◆ TEXT PROVIDED ◆
Li Lao Shi
There is a man in Taiwan I think about often.
His name is Li Lao Shi — Teacher Li. He is in his seventies now. He is an acupuncturist, a fortune teller, and a feng shui master, all packed into one compact human being who eats people like you and me for breakfast. He is one of the reasons I do what I do. And one of my longest-standing dreams is to get him on a plane and bring him here to Eugene.
I first came to know him through tea.
Some of the earliest great teas I ever had came to me because someone had given them to Li Lao Shi, and he was generous enough to share. I remember sitting with those teas and feeling something shift. Not dramatically. Just — man, that was really good. I want more of that. I want to find my way back to that place. But I had no idea where to look. I'd wander into shops on the street, and nothing felt trustworthy. I was left hanging, chasing something I couldn't name.
Li Lao Shi was the one who forced me to follow my senses into the depths of tea. That chase became my life's work.
He has one real skill: he knows where to put the needle.
If he doesn't know you yet, expect around sixty. Once he decides you're serious — once he knows you respect what he can do — that number climbs to one-twenty. He doesn't hold back. But he doesn't leave them in long either. Only as long as it takes to place them all. When his wife helps unwrap the packaging, he moves even faster. Fast enough that your body doesn't have time to adjust to the last needle before the next one is already in. Fast enough to disconnect your breath from your body.
I had to ask him to slow down once. I thought I was going to faint.
He didn't mind. Li Lao Shi doesn't mind letting you drink from the fire hose.
If you ever get him to tell your fortune, you are really in for it.
He can diagnose illness from the color of your face, the strength and sound of your voice, your body odor. He will describe in excruciating detail the ways your habits are working against you. He will tell you, plainly, how you are likely to die. It is all very unpleasant. He made me cry at least once. That is a story for another time.
But here is the thing about Li Lao Shi: he is not cruel. He uses the shock method because he knows people won't listen otherwise. His greatest goal — his real obsession — is getting people to trade bad habits for good ones. To take their health seriously. Not just for themselves, but for everyone around them.
He would say: "Think about it — when you are sick, do you want to work?"
And of course, you don't. But when you feel healthy? When your body is working the way it should? You want to move. You want to build things. You want to show up. That is his whole philosophy in a single question.

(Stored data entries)
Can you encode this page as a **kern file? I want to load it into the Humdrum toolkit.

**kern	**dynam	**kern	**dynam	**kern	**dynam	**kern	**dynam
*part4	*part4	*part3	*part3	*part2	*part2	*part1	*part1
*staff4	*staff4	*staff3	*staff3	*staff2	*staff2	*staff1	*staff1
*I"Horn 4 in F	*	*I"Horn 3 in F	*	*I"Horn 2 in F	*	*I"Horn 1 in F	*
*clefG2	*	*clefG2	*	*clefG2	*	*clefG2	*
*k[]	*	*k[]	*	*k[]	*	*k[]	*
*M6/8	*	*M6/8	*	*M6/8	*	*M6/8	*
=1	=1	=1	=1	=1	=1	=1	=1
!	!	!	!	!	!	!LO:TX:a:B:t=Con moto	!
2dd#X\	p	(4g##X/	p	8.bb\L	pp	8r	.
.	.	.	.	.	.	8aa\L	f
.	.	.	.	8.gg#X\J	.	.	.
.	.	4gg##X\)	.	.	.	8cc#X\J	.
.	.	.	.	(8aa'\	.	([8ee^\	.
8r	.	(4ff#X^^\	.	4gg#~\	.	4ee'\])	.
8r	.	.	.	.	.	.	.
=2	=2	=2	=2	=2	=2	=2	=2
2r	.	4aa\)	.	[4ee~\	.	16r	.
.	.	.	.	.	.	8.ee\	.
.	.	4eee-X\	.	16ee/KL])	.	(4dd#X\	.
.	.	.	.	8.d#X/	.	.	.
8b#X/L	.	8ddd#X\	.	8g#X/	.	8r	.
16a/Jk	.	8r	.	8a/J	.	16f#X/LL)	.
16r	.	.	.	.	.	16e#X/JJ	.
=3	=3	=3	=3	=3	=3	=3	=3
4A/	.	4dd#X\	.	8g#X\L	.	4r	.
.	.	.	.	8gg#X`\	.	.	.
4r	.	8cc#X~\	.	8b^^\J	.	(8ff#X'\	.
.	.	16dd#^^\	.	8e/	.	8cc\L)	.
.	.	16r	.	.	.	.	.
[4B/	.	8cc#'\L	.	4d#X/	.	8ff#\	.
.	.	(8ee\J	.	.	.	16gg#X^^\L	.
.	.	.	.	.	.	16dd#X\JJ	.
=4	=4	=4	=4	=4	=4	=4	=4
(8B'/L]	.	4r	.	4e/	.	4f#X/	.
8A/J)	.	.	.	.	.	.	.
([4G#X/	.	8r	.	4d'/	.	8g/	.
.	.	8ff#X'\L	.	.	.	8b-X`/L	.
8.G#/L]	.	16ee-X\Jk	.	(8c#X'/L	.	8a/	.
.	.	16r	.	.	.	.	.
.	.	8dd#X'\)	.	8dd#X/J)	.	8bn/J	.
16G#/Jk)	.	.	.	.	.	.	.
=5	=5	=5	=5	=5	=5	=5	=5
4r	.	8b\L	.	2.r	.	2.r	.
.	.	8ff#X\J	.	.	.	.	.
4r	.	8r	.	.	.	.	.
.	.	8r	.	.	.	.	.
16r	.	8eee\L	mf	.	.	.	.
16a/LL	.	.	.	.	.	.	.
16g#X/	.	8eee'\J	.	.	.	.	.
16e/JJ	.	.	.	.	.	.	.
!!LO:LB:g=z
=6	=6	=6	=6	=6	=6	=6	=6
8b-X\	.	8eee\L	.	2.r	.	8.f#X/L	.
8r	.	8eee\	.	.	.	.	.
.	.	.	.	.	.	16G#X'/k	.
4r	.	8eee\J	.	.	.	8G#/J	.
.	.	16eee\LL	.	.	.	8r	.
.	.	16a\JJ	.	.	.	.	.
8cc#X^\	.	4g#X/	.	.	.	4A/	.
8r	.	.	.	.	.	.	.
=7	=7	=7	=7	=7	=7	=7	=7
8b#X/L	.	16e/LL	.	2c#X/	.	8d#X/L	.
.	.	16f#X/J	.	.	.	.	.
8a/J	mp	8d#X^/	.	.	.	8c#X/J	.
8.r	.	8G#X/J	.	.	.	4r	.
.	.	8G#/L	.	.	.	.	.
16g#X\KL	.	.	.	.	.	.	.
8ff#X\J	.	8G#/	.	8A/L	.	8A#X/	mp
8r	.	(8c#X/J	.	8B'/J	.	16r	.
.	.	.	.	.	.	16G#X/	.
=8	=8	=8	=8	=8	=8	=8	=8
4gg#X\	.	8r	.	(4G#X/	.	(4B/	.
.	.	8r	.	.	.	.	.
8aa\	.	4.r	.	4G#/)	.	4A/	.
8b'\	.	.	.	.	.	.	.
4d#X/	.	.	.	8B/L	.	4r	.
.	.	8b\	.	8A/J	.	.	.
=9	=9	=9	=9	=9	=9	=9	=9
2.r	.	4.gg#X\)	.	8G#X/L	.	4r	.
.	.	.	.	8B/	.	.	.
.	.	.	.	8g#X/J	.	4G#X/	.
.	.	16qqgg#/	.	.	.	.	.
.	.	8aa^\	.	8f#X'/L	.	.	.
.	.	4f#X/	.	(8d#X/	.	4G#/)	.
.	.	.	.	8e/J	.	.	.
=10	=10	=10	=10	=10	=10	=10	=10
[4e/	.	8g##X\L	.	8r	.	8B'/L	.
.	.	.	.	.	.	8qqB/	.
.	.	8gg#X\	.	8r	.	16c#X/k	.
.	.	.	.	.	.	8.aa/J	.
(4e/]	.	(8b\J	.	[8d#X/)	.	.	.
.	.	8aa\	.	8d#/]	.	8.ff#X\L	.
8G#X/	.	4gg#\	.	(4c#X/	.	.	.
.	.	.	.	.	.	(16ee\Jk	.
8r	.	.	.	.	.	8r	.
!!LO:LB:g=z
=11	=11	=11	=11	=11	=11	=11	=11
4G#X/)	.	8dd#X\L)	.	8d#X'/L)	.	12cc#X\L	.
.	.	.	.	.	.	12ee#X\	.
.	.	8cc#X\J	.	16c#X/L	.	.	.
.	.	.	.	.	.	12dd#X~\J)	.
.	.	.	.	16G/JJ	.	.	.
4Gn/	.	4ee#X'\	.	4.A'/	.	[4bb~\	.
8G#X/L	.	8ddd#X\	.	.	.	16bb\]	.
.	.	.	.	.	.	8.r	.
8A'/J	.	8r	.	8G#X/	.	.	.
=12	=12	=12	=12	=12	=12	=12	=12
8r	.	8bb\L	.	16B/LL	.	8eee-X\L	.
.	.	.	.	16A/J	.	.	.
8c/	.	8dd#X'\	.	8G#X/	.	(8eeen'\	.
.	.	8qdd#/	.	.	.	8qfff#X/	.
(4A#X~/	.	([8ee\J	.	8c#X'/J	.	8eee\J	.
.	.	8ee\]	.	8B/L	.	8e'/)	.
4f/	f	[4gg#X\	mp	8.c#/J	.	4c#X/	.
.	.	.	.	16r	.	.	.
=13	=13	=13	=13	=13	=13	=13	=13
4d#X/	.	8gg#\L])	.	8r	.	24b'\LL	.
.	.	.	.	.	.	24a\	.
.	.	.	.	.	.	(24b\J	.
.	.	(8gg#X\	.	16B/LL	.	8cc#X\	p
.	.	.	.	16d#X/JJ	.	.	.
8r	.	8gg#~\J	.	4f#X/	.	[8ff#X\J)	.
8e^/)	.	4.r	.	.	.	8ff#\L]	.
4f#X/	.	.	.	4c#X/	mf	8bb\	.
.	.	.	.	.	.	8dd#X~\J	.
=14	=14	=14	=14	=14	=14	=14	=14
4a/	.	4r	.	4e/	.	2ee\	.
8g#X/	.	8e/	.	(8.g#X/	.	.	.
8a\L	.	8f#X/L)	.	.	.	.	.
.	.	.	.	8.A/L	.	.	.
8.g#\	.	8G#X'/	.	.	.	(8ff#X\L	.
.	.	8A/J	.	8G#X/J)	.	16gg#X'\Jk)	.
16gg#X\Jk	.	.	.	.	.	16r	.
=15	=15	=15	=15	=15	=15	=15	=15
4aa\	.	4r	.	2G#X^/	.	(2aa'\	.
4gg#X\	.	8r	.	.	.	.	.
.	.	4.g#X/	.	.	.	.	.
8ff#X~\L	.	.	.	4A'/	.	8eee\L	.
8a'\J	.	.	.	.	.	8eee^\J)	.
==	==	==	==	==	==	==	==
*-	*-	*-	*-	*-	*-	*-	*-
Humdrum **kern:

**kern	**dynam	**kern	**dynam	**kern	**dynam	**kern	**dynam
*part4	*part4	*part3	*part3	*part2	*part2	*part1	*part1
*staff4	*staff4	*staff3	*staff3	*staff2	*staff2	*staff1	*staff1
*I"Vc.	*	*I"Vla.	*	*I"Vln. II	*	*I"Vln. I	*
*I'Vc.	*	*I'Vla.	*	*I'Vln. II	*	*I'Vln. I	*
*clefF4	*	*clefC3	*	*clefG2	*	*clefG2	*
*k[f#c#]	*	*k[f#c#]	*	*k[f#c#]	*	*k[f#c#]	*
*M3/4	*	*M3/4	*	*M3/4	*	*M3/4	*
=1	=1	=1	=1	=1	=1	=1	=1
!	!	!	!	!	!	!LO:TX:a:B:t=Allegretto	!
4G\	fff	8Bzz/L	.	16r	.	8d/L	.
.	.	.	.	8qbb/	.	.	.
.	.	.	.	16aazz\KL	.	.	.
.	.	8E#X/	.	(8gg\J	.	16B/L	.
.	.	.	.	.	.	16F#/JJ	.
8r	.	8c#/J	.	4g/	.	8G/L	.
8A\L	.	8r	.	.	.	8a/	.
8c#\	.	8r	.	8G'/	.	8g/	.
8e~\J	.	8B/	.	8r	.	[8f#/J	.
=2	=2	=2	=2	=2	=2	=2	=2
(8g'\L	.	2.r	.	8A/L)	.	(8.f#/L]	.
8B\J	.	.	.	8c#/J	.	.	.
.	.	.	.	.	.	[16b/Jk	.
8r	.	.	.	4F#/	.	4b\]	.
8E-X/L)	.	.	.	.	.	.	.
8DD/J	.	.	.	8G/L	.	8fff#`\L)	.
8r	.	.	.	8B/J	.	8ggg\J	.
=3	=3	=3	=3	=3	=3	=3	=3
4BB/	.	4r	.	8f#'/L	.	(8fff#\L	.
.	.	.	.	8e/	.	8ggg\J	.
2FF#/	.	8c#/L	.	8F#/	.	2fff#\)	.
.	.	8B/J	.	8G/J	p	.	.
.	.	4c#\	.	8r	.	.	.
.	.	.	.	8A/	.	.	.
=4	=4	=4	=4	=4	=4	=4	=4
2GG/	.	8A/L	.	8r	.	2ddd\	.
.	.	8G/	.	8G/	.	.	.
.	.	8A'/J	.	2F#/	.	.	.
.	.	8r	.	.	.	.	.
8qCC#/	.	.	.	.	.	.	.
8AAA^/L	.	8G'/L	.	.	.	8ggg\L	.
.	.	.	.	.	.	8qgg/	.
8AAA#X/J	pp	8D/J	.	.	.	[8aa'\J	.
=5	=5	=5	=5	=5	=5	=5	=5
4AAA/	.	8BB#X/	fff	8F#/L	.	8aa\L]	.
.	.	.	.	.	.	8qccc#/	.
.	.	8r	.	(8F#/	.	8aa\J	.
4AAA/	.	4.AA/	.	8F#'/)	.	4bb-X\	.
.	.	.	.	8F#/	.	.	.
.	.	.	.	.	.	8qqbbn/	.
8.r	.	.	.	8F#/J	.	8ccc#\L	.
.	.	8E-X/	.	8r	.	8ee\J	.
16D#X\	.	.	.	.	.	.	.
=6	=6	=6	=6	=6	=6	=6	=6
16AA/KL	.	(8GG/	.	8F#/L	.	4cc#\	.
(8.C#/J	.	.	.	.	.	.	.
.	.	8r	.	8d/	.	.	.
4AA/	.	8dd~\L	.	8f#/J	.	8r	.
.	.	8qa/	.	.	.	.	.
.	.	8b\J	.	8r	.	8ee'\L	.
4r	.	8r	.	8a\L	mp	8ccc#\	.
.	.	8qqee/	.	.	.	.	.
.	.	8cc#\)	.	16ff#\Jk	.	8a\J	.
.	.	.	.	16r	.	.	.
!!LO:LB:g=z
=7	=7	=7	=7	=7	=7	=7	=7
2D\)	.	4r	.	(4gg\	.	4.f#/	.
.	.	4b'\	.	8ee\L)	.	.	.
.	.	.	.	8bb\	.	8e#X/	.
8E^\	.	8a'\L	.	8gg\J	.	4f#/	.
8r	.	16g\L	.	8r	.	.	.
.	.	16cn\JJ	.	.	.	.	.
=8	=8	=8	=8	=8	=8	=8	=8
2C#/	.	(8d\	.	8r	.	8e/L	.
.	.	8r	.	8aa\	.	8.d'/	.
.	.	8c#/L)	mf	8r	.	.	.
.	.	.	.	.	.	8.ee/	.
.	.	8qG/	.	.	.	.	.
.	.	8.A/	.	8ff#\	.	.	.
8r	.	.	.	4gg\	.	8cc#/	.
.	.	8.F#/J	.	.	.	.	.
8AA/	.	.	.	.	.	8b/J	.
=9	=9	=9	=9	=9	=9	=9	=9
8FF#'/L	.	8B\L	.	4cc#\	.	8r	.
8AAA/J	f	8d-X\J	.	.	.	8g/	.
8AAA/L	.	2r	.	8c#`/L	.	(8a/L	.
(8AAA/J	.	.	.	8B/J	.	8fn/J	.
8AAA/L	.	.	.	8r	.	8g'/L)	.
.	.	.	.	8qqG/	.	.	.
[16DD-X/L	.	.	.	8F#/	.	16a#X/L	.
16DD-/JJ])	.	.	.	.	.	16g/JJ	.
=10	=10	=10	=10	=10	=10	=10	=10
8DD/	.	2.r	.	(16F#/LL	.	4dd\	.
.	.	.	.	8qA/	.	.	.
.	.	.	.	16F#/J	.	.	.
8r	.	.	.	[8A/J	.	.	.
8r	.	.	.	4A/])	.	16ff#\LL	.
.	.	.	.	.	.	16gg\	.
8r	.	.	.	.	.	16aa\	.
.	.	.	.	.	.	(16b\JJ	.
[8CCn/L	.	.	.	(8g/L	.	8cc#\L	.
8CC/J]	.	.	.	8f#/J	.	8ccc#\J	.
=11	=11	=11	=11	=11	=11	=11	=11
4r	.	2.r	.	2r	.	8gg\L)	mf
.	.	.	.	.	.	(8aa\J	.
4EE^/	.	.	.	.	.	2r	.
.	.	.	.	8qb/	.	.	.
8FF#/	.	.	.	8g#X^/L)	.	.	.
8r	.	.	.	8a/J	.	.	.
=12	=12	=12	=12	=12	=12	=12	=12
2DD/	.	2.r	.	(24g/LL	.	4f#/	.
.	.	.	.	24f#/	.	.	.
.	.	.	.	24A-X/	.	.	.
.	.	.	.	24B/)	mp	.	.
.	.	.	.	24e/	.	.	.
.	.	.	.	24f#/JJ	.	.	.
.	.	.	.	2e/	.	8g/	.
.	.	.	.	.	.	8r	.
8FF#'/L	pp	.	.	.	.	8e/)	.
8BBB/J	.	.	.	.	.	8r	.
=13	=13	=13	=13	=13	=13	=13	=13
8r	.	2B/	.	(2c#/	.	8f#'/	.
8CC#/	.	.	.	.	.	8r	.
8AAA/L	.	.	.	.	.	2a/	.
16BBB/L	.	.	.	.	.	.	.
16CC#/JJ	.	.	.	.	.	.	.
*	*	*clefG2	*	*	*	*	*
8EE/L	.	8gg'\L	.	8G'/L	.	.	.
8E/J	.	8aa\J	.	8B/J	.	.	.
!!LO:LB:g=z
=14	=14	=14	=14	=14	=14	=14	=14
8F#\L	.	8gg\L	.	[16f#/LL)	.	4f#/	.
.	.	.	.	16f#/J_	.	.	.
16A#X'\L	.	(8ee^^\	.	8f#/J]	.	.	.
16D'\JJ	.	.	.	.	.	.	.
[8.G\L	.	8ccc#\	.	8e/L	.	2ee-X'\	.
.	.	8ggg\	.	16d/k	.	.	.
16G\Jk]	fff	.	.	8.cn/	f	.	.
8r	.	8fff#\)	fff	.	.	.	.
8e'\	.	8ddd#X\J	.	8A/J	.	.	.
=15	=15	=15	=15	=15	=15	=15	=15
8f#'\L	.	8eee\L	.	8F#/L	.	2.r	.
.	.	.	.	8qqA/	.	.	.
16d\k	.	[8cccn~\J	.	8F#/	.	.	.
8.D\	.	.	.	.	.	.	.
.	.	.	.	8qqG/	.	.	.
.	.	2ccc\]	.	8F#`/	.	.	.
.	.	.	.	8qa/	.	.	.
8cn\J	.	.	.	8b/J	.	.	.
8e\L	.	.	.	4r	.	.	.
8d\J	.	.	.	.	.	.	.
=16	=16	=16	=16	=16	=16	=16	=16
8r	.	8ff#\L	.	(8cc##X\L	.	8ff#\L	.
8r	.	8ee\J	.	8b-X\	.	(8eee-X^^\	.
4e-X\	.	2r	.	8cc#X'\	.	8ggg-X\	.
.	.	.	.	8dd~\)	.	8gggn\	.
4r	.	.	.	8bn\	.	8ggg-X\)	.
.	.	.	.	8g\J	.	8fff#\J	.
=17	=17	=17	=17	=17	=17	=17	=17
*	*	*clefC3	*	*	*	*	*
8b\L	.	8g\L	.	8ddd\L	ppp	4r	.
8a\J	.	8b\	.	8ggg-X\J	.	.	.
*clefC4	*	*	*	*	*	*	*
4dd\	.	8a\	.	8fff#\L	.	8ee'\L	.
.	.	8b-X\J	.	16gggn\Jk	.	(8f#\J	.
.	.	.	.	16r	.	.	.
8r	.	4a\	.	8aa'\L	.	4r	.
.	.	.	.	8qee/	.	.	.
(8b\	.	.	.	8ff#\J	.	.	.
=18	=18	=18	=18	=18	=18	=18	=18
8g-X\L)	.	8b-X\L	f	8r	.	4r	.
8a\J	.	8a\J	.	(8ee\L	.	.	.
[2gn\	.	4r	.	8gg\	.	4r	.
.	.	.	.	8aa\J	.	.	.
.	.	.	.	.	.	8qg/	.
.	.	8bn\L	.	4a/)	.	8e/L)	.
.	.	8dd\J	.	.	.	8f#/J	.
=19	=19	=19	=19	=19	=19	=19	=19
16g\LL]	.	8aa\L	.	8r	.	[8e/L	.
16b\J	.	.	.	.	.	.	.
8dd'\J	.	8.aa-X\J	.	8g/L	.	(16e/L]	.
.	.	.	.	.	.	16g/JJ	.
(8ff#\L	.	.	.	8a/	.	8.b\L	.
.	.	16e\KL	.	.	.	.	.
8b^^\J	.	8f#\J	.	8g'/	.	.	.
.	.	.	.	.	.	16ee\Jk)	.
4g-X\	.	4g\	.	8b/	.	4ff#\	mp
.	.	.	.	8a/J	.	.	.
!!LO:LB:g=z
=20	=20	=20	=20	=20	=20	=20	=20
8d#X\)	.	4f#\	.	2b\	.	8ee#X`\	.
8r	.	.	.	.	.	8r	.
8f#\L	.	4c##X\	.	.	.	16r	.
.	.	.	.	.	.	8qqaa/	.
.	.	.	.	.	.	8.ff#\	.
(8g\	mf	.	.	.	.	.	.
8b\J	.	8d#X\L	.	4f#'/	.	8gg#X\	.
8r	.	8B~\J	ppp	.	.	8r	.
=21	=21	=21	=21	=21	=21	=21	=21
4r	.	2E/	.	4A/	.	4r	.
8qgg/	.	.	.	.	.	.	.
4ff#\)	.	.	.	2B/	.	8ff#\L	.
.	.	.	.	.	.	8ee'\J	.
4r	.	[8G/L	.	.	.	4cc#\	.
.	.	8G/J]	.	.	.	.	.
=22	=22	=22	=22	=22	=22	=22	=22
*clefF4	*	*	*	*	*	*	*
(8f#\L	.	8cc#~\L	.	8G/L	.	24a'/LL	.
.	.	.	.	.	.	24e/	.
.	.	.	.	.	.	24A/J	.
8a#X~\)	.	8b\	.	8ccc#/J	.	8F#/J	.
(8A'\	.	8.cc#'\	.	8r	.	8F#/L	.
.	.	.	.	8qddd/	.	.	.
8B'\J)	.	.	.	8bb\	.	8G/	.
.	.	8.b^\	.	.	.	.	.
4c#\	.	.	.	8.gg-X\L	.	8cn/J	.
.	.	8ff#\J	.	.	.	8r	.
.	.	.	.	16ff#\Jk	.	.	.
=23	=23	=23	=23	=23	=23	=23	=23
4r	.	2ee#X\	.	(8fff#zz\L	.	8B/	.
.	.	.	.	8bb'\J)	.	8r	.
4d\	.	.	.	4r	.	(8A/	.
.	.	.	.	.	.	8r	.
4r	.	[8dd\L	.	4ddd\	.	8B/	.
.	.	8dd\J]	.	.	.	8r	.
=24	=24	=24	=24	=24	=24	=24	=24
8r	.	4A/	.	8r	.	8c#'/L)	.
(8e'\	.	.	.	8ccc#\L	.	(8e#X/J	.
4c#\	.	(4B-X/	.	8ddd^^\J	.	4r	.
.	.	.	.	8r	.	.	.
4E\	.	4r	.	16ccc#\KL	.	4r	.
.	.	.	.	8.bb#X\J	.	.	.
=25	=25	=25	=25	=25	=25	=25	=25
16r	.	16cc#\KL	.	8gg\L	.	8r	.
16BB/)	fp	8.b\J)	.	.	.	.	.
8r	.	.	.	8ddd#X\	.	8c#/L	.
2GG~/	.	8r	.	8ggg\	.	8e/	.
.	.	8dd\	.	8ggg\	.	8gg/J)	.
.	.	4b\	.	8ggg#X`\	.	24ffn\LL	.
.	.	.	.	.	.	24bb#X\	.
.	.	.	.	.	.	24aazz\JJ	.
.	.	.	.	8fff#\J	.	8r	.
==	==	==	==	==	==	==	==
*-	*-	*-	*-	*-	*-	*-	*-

◆ REQUIRED WORK ◆
1: In the piece about Li Lao Shi, how many needles should someone he doesn't know yet expect?
2: Please repeat, word for word, the part of the piece about Li Lao Shi that opens with the words containing "He has one real" and closes with "from your body.".

◆ ANSWERS FOR EACH ITEM ◆
1: Around sixty.

2:
He has one real skill: he knows where to put the needle.
If he doesn't know you yet, expect around sixty. Once he decides you're serious — once he knows you respect what he can do — that number climbs to one-twenty. He doesn't hold back. But he doesn't leave them in long either. Only as long as it takes to place them all. When his wife helps unwrap the packaging, he moves even faster. Fast enough that your body doesn't have time to adjust to the last needle before the next one is already in. Fast enough to disconnect your breath from your body.